One of the more intriguing (at least to me), and beautiful quirks about the evolution of life on this planet is the repeated development of bioluminescence across many different lineages. Bioluminescence is simply the ability of a living organism to produce light. If it’s alive and luminescing, boom, you’ve got an example of a complex chemical cascade that allows sacks of meat not so different from ourselves to light up like a goddamned Christmas tree. Essentially, what is happening with bioluminescence is a highly controlled chemical reaction that releases energy in the form of light emission. This can be done by the beastie itself, or by a symbiotic microorganism that has been acquired by a larger creature. It occurs in multiple kingdoms of life, in terrestrial and marine environments. If I so desired, I could ruminate tearfully on how all of Earth’s life is chemically derived from components forged in a star in a Saganesque exposition of cosmic perspective…and how in some small way, bioluminescence is the means by which stardust can light the darkness of the universe once again. But, heavy-hearted sighs and poetic attribution of consciousness to a mechanically elegant and indifferent universe are for another day, and if done in all seriousness, for another person.
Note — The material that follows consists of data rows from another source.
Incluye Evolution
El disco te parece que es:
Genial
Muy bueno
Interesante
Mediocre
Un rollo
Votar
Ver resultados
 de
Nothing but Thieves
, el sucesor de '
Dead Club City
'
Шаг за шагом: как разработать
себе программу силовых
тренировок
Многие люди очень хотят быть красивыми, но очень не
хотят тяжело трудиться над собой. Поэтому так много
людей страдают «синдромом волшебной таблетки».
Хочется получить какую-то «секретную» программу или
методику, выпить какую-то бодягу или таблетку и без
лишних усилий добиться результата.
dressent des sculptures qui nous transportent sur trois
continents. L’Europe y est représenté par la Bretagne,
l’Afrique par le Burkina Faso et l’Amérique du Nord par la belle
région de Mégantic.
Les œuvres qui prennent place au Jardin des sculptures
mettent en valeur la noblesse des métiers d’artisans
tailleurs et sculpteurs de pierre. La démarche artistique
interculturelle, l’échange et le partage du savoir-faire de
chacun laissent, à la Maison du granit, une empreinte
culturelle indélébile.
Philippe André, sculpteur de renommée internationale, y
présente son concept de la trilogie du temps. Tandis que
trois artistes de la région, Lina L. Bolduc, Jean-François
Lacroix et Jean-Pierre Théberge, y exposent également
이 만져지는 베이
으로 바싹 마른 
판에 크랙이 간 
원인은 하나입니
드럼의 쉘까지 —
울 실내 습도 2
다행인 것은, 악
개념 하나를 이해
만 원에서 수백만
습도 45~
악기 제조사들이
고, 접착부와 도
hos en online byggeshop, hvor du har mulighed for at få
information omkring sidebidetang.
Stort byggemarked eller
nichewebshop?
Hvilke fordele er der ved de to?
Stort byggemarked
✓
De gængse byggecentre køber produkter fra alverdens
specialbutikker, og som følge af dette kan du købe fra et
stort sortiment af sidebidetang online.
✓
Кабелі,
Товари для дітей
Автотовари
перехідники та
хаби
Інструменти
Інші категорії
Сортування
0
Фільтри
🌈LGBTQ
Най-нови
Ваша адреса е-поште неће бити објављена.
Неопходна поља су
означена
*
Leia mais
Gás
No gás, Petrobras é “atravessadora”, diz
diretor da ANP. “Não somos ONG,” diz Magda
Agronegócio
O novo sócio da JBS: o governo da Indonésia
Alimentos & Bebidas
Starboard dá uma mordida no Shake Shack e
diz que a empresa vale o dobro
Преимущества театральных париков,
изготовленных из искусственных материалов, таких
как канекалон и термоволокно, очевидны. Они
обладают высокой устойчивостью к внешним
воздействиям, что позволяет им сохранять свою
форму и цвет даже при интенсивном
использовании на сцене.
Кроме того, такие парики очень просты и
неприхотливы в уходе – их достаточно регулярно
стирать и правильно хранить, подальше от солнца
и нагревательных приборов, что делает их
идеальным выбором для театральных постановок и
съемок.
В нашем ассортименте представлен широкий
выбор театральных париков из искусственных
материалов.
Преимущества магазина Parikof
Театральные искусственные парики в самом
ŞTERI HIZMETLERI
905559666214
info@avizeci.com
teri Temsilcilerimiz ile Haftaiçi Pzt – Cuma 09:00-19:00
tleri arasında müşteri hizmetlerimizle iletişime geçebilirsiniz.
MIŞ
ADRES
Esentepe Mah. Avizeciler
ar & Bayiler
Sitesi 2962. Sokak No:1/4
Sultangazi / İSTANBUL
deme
The thing about bioluminescence is that often our understanding of it is limited to a few well-known examples, and without any sort of context, biological or otherwise, other than ‘that is pretty; I like it.’ And while yes, indeed, fireflies and deep-sea fish do have a magical and/or alien quality to them, there is a whole world of bioluminescing organisms that go unloved and underappreciated and denied all the badass reasons for and applications of their abilities. Bioluminescence has evolved many times, and therefore, each example tends to have its own unique story.